### Directions for this task
Your output should be the line with "[123,468,235,486] payload item" and all following lines of the data below, through the end, repeated exactly.
━━━━━━━━━━
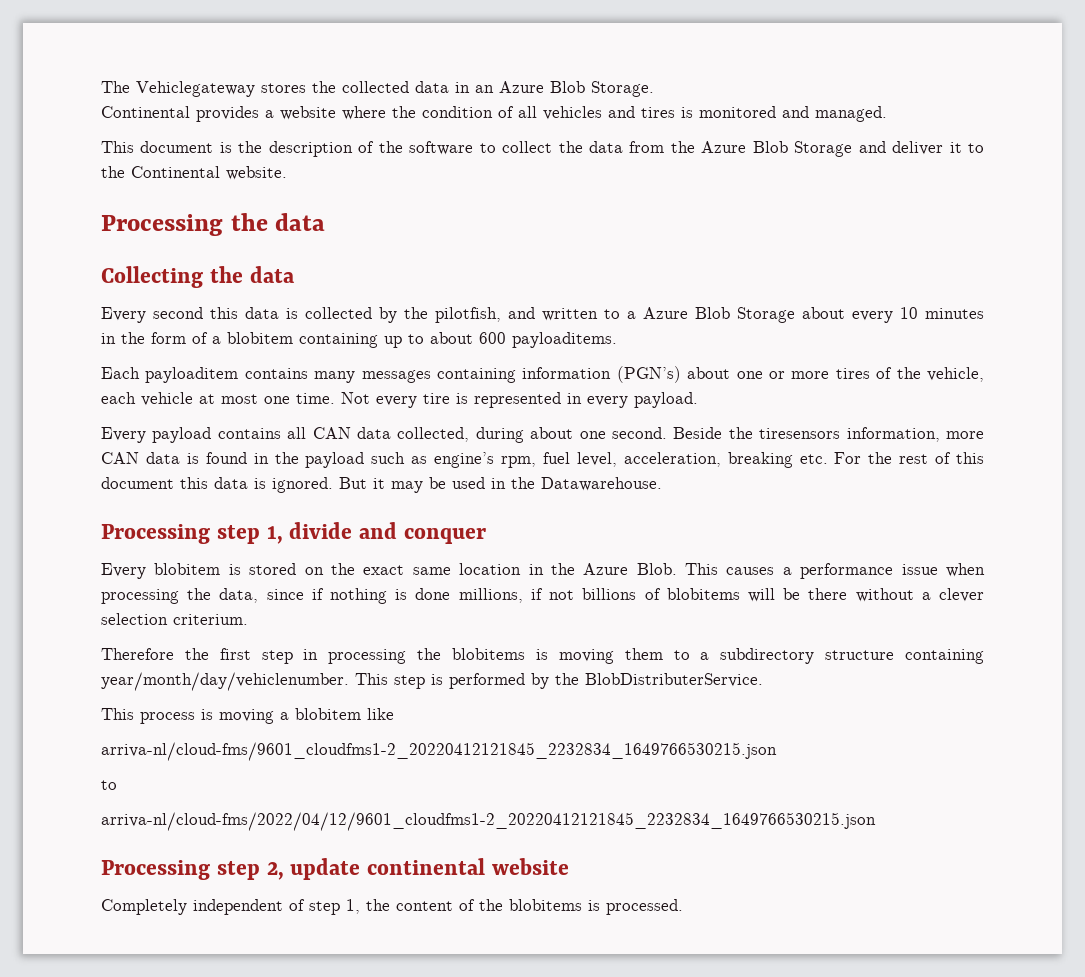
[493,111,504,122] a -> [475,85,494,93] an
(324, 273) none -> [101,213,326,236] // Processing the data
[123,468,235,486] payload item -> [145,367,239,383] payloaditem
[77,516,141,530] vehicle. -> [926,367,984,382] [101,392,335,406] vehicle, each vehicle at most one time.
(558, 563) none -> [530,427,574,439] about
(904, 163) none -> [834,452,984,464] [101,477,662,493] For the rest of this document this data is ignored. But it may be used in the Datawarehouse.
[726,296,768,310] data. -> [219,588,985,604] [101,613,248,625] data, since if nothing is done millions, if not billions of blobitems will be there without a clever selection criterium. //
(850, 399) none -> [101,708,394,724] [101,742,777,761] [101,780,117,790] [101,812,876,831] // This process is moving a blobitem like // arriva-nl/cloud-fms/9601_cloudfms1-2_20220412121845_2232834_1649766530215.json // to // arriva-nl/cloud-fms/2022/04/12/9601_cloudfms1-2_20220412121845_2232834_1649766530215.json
━━━━━━━━━━
### Answer section
[123,468,235,486] payload item -> [145,367,239,383] payloaditem
[77,516,141,530] vehicle. -> [926,367,984,382] [101,392,335,406] vehicle, each vehicle at most one time.
(558, 563) none -> [530,427,574,439] about
(904, 163) none -> [834,452,984,464] [101,477,662,493] For the rest of this document this data is ignored. But it may be used in the Datawarehouse.
[726,296,768,310] data. -> [219,588,985,604] [101,613,248,625] data, since if nothing is done millions, if not billions of blobitems will be there without a clever selection criterium. //
(850, 399) none -> [101,708,394,724] [101,742,777,761] [101,780,117,790] [101,812,876,831] // This process is moving a blobitem like // arriva-nl/cloud-fms/9601_cloudfms1-2_20220412121845_2232834_1649766530215.json // to // arriva-nl/cloud-fms/2022/04/12/9601_cloudfms1-2_20220412121845_2232834_1649766530215.json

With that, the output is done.